To understand the implications of all this in practice, we once again rely on the timeline view of Intel Thread Profiler. We utilize a standard feature that allows you to mark certain activities for each worker thread. This allows a detailed analysis of tasks sizes, their execution order, and therefore worker thread load balance. Figure 4 illustrates the situation for SMOKE.
To address this situation, we use the task scheduler available in Intel TBB library. The scheduler maps available tasks to a thread pool in a manner designed to maximize concurrency. As mentioned in the introduction, the pool of threads is created and managed by the library in a fashion transparent to the user, so the user only focuses on representing code in terms of tasks. Tasks themselves are distributed to thread local queues and when a thread runs out of tasks in its own queue it can steal from another thread's queue. This is the feature that enhances concurrency [2-4].
This is only part of the story, because the order in which tasks are spawned (and thus submitted to the scheduler) will also be expected to have an effect on execution times. Indeed, if AI tasks get spawned first, Intel TBB will balance the load via task stealing, and the threads of the thread pool will finish their execution of this group of tasks at almost the same time. Spawning the Rendering Task last will mean that when all worker threads finally finish with the AI tasks for example, only one thread will be able to pick up the serial Rendering task. The rest of the team will have to wait for the Rendering task to be executed.

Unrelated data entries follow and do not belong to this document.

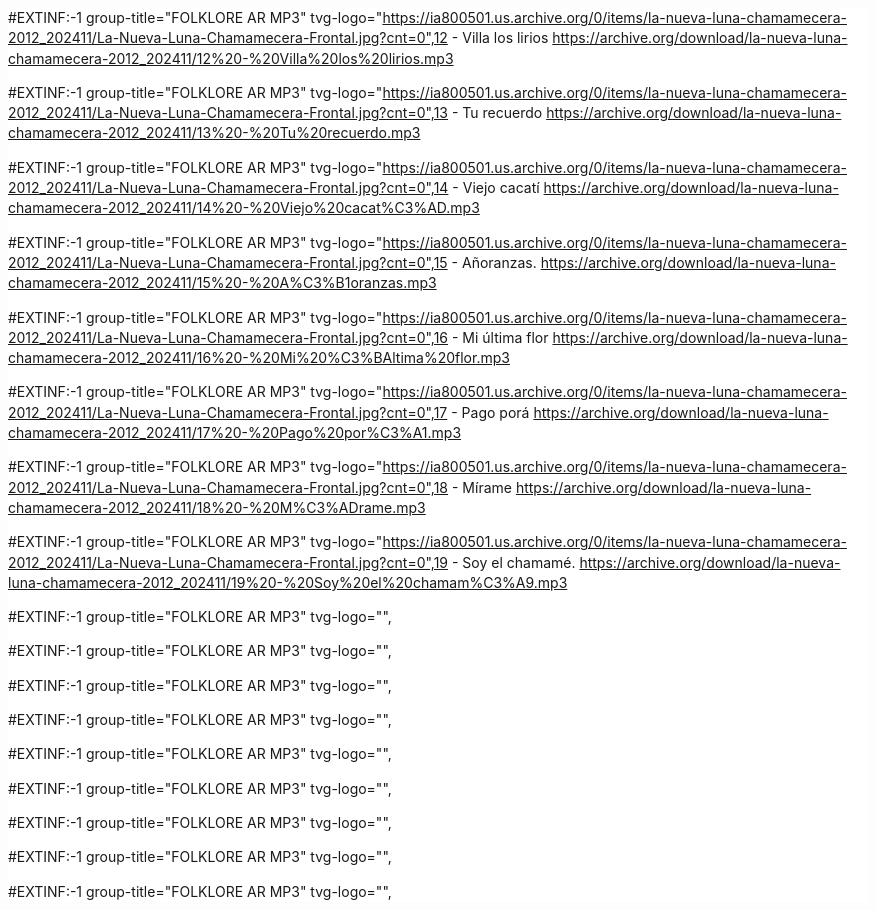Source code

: #EXTINF:-1 group-title="FOLKLORE AR MP3" tvg-logo="https://ia800501.us.archive.org/0/items/la-nueva-luna-chamamecera-2012_202411/La-Nueva-Luna-Chamamecera-Frontal.jpg?cnt=0",12 - Villa los lirios
https://archive.org/download/la-nueva-luna-chamamecera-2012_202411/12%20-%20Villa%20los%20lirios.mp3

#EXTINF:-1 group-title="FOLKLORE AR MP3" tvg-logo="https://ia800501.us.archive.org/0/items/la-nueva-luna-chamamecera-2012_202411/La-Nueva-Luna-Chamamecera-Frontal.jpg?cnt=0",13 - Tu recuerdo
https://archive.org/download/la-nueva-luna-chamamecera-2012_202411/13%20-%20Tu%20recuerdo.mp3

#EXTINF:-1 group-title="FOLKLORE AR MP3" tvg-logo="https://ia800501.us.archive.org/0/items/la-nueva-luna-chamamecera-2012_202411/La-Nueva-Luna-Chamamecera-Frontal.jpg?cnt=0",14 - Viejo cacatí
https://archive.org/download/la-nueva-luna-chamamecera-2012_202411/14%20-%20Viejo%20cacat%C3%AD.mp3

#EXTINF:-1 group-title="FOLKLORE AR MP3" tvg-logo="https://ia800501.us.archive.org/0/items/la-nueva-luna-chamamecera-2012_202411/La-Nueva-Luna-Chamamecera-Frontal.jpg?cnt=0",15 - Añoranzas.
https://archive.org/download/la-nueva-luna-chamamecera-2012_202411/15%20-%20A%C3%B1oranzas.mp3

#EXTINF:-1 group-title="FOLKLORE AR MP3" tvg-logo="https://ia800501.us.archive.org/0/items/la-nueva-luna-chamamecera-2012_202411/La-Nueva-Luna-Chamamecera-Frontal.jpg?cnt=0",16 - Mi última flor
https://archive.org/download/la-nueva-luna-chamamecera-2012_202411/16%20-%20Mi%20%C3%BAltima%20flor.mp3

#EXTINF:-1 group-title="FOLKLORE AR MP3" tvg-logo="https://ia800501.us.archive.org/0/items/la-nueva-luna-chamamecera-2012_202411/La-Nueva-Luna-Chamamecera-Frontal.jpg?cnt=0",17 - Pago porá
https://archive.org/download/la-nueva-luna-chamamecera-2012_202411/17%20-%20Pago%20por%C3%A1.mp3

#EXTINF:-1 group-title="FOLKLORE AR MP3" tvg-logo="https://ia800501.us.archive.org/0/items/la-nueva-luna-chamamecera-2012_202411/La-Nueva-Luna-Chamamecera-Frontal.jpg?cnt=0",18 - Mírame
https://archive.org/download/la-nueva-luna-chamamecera-2012_202411/18%20-%20M%C3%ADrame.mp3

#EXTINF:-1 group-title="FOLKLORE AR MP3" tvg-logo="https://ia800501.us.archive.org/0/items/la-nueva-luna-chamamecera-2012_202411/La-Nueva-Luna-Chamamecera-Frontal.jpg?cnt=0",19 - Soy el chamamé.
https://archive.org/download/la-nueva-luna-chamamecera-2012_202411/19%20-%20Soy%20el%20chamam%C3%A9.mp3



#EXTINF:-1 group-title="FOLKLORE AR MP3" tvg-logo="",


#EXTINF:-1 group-title="FOLKLORE AR MP3" tvg-logo="",


#EXTINF:-1 group-title="FOLKLORE AR MP3" tvg-logo="",


#EXTINF:-1 group-title="FOLKLORE AR MP3" tvg-logo="",


#EXTINF:-1 group-title="FOLKLORE AR MP3" tvg-logo="",


#EXTINF:-1 group-title="FOLKLORE AR MP3" tvg-logo="",


#EXTINF:-1 group-title="FOLKLORE AR MP3" tvg-logo="",


#EXTINF:-1 group-title="FOLKLORE AR MP3" tvg-logo="",


#EXTINF:-1 group-title="FOLKLORE AR MP3" tvg-logo="",
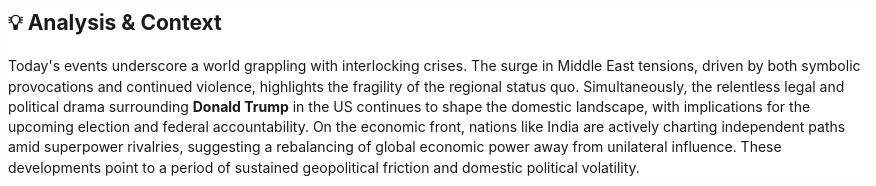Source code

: 
## 💡 Analysis & Context
Today's events underscore a world grappling with interlocking crises. The surge in Middle East tensions, driven by both symbolic provocations and continued violence, highlights the fragility of the regional status quo. Simultaneously, the relentless legal and political drama surrounding **Donald Trump** in the US continues to shape the domestic landscape, with implications for the upcoming election and federal accountability. On the economic front, nations like India are actively charting independent paths amid superpower rivalries, suggesting a rebalancing of global economic power away from unilateral influence. These developments point to a period of sustained geopolitical friction and domestic political volatility.
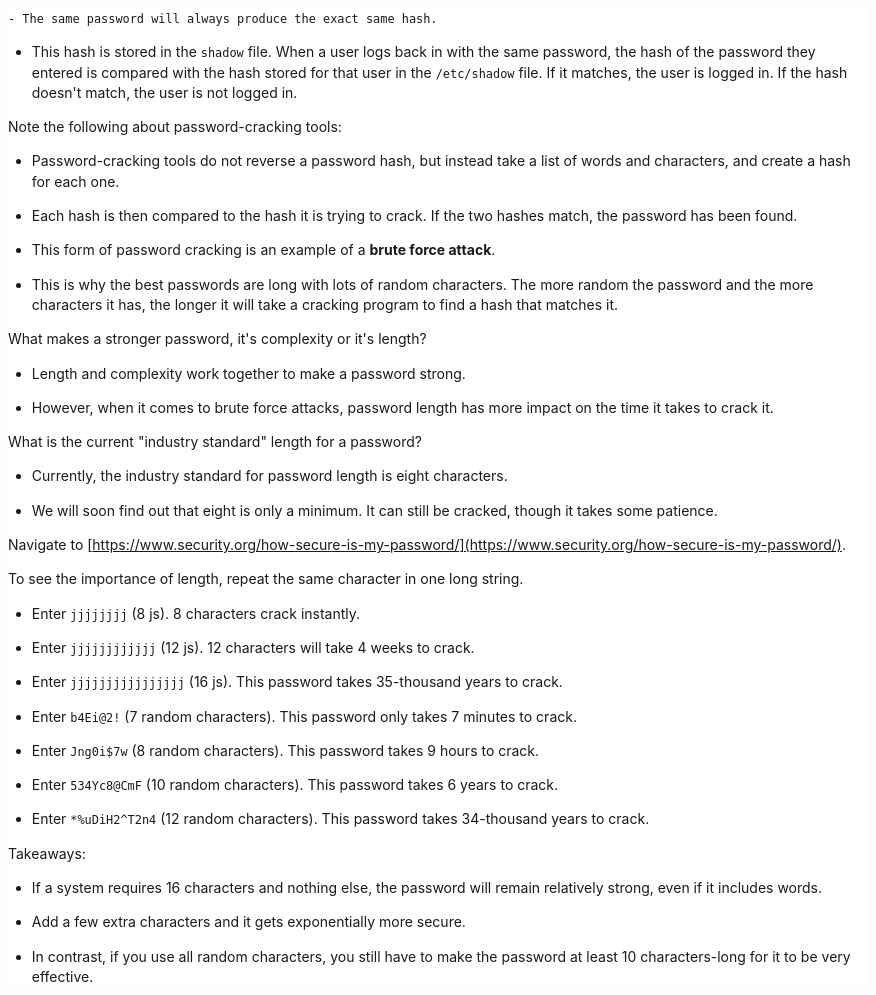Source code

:     - The same password will always produce the exact same hash.

- This hash is stored in the `shadow` file. When a user logs back in with the same password, the hash of the password they entered is compared with the hash stored for that user in the `/etc/shadow` file. If it matches, the user is logged in. If the hash doesn't match, the user is not logged in.

Note the following about password-cracking tools:

- Password-cracking tools do not reverse a password hash, but instead take a list of words and characters, and create a hash for each one.

- Each hash is then compared to the hash it is trying to crack. If the two hashes match, the password has been found.

- This form of password cracking is an example of a **brute force attack**.

- This is why the best passwords are long with lots of random characters. The more random the password and the more characters it has, the longer it will take a cracking program to find a hash that matches it.

What makes a stronger password, it's complexity or it's length?

- Length and complexity work together to make a password strong.

- However, when it comes to brute force attacks, password length has more impact on the time it takes to crack it.

What is the current "industry standard" length for a password?

  - Currently, the industry standard for password length is eight characters.

  - We will soon find out that eight is only a minimum. It can still be cracked, though it takes some patience.

Navigate to [https://www.security.org/how-secure-is-my-password/](https://www.security.org/how-secure-is-my-password/).

To see the importance of length, repeat the same character in one long string.

- Enter `jjjjjjjj` (8 js). 8 characters crack instantly.

- Enter `jjjjjjjjjjjj` (12 js). 12 characters will take 4 weeks to crack.

- Enter `jjjjjjjjjjjjjjjj` (16 js). This password takes 35-thousand years to crack.

- Enter `b4Ei@2!` (7 random characters). This password only takes 7 minutes to crack.

- Enter `Jng0i$7w` (8 random characters). This password takes 9 hours to crack.

- Enter `534Yc8@CmF` (10 random characters). This password takes 6 years to crack.

- Enter `*%uDiH2^T2n4` (12 random characters). This password takes 34-thousand years to crack.

Takeaways:

- If a system requires 16 characters and nothing else, the password will remain relatively strong, even if it includes words.

- Add a few extra characters and it gets exponentially more secure.

- In contrast, if you use all random characters, you still have to make the password at least 10 characters-long for it to be very effective.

With these considerations in mind the Intel TBB task scheduler was used to improve the load balance on the CPUs. For the present work, explicit task-to-thread affinity was enforced to effect task prioritization. Indeed this could also have been done using Intel TBB's affinity partitioner. In this approach, an affinity ID (a relative Intel TBB thread ID) is set for a certain task making it a prioritized task in a way. A thread with this ID picks up the task as soon as it runs out of local work (tasks in the local queue). Thus, the high-priority tasks, which in our case are Rendering and Physics, would get assigned an affinity ID. As soon as an iteration starts, one of the worker threads picks up the Rendering task, and then another thread picks the main Physics task, while the AI, Geometry and Particles tasks get divided among the rest of the worker threads by normal stealing. This would presumably result in finer balanced load and reduced wait times.